Um das Kompliment an die Heimat schön bebildern zu können, sprachen die drei Wanderer zwei Herren an, die mit der Heimatstadt eng verbunden sind: Heiner J. Coenen und Franz-Michael Jansen. Jansen und Coenen haben, jeder für sich, eine Sammlung alter Stadtansichten in Form von Postkarten zusammengetragen. Aus diesem Fundus konnte das Kalender-Team die zwölf benötigten Motive aussuchen. Peter Lyne von de Berg steuerte aus seiner Sammlung das Deckblatt bei, es zeigt die Beeretz Mühle im Zentrum von Geilenkirchen noch mit Mühlrad Ende der 1950er Jahre.
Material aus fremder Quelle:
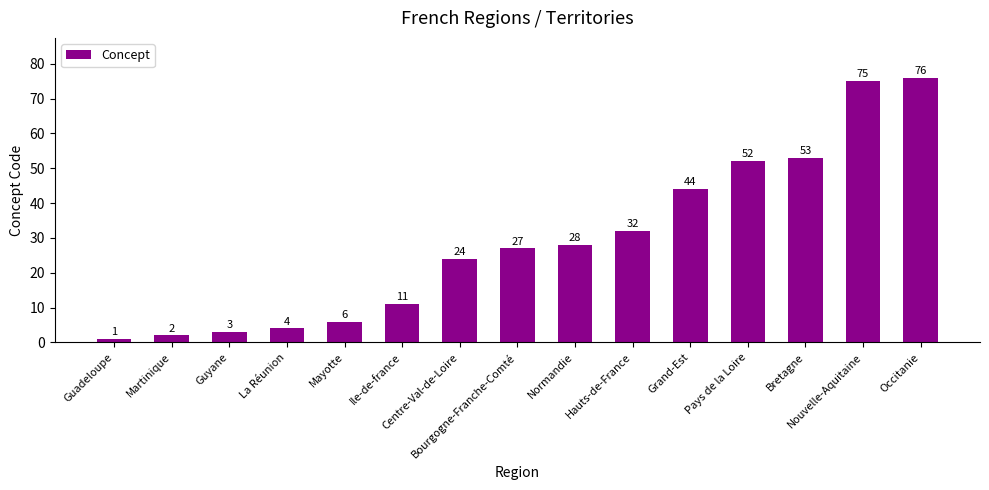

Which label corresponds to the smallest value in the chart?

Guadeloupe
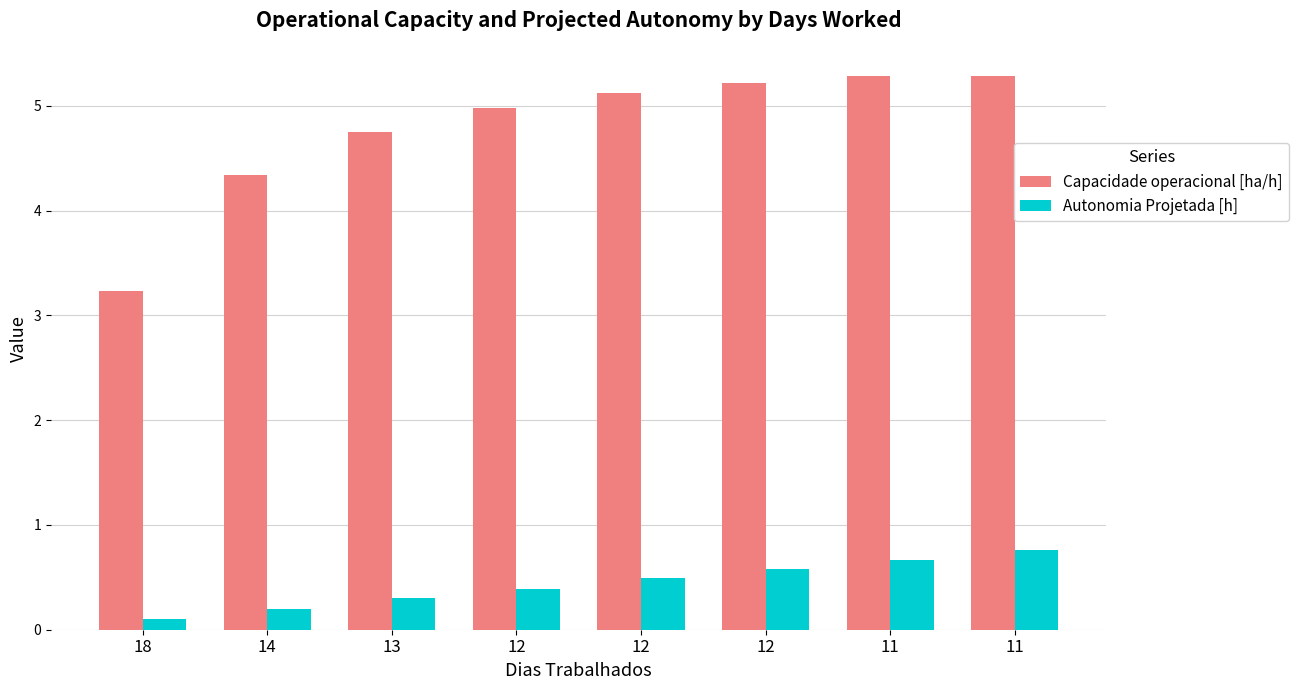

What are all the series names shown in the legend?

Capacidade operacional [ha/h], Autonomia Projetada [h]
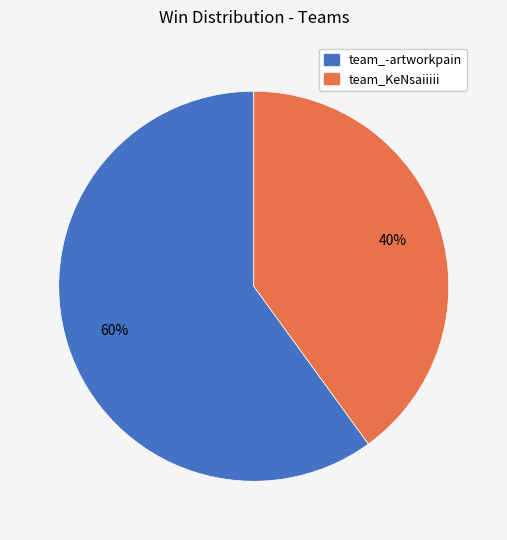

To the nearest percent, what percentage of the pie is team_KeNsaiiiii?

40%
Abbildungen originalgetreu
Die Motive des Kalenders sind chronologisch geordnet. Alle Postkarten wurden originalgetreu abgebildet, entweder in Schwarz-Weiß oder auch, wenn es sich um nachkolorierte Aufnahmen handelte, in Farbe. Eine der von Hand kolorierten Fotografien stammt aus den 1920er Jahren und zeigt die Kirche St. Marien, das Hotel Jabusch und das damalige Rathaus, das unmittelbar neben dem heutigen stand. Wer die Aufnahme vor Ort vergleicht, wird vom Standort des damaligen Fotografen aus St. Marien erst erkennen, wenn sich die Blätter der inzwischen hochgewachsenen Bäume gelichtet haben. Ob es tatsächlich dieselben Bäume sind?
Bei den Bauwerken hat sich über die Jahrzehnte auf jeden Fall einiges getan. Ein Haus hat den Wandlungen der Stadtgesichte aber getrotzt, auch wenn es seine Funktion „leider“ verloren hat, das Restaurant Franz Lenards an der Sittarder Straße schräg gegenüber dem Amtsgericht. „Geilenkirchener Schützenhaus“ steht auf der hübsch mit Wappen und Burgzinnen verzierten Postkarte. Viele Menschen stehen vor dem Schützenhaus und haben den Fotografen wohl entdeckt.
Franz-Michael Jansen kriegt heute noch eine Gänsehaut, wenn er davon erzählt, wie er dieses besondere Stück für sieben Mark in der weiten Welt des Internets ersteigern konnte, ist diese Postkarte doch nicht nur ein Zeugnis Geilenkirchener Stadtgesichte, sondern ein Teil seiner eigenen Familiengeschichte. Denn diese Postkarten schrieben lange vor seiner Zeit im Jahr 1901 seine beiden Großeltern an seine Urgroßmutter, die in Köln-Deutz eine Metzgerei betrieb. Vorne auf der Karte, die das Februar-Blatt ziert, sind die mit Bleistift verfassten Grußworte nachzulesen, wenn man denn die Sütterlinschrift beherrscht.
Die zwei Geilenkirchener Bahnhöfe sind auf einer Postkarte der 1920er Jahre abgebildet; der heutige Bahnhof und auch der andere, der ein paar Meter weiter stand und Kohle und Rüben in und aus dem Selfkant über die Kleinbahn umschlug, ist zu entdecken. Im Bereich der evangelischen Kirche in Hünshoven ist die große Kreuzigungsgruppe der Ampelkreuzung gewichen, und das Haus Camp-hausen rechts neben der Kirche hat seine charakteristische große Toreinfahrt eingebüßt.
„Camphausen war einer der großen Entwickler im rheinischen Raum, etwa beim Eisenbahnbau“, sagt Heiner J. Coenen beim Stadtrundgang von Kalenderblatt zum Kalenderblatt. Er bedauert ein wenig, dass der Name Camphausen in Geilenkirchen leider nicht den gleichen Klang wie der seines Zeitgenossen Hansemann in Aachen hat. Heiner J. Coenen, Franz-Michael Jansen, Peter Lyne von den Berg, Mario Karner (der Katalysator des Kalenderprojektes) und Drucker Hubert Winkels haben, wenn die Geilenkirchener Bürger ihren Kalendererstling gut aufnehmen, sicherlich noch das ein oder andere Thema für 2019 und die folgenden Jahre in petto.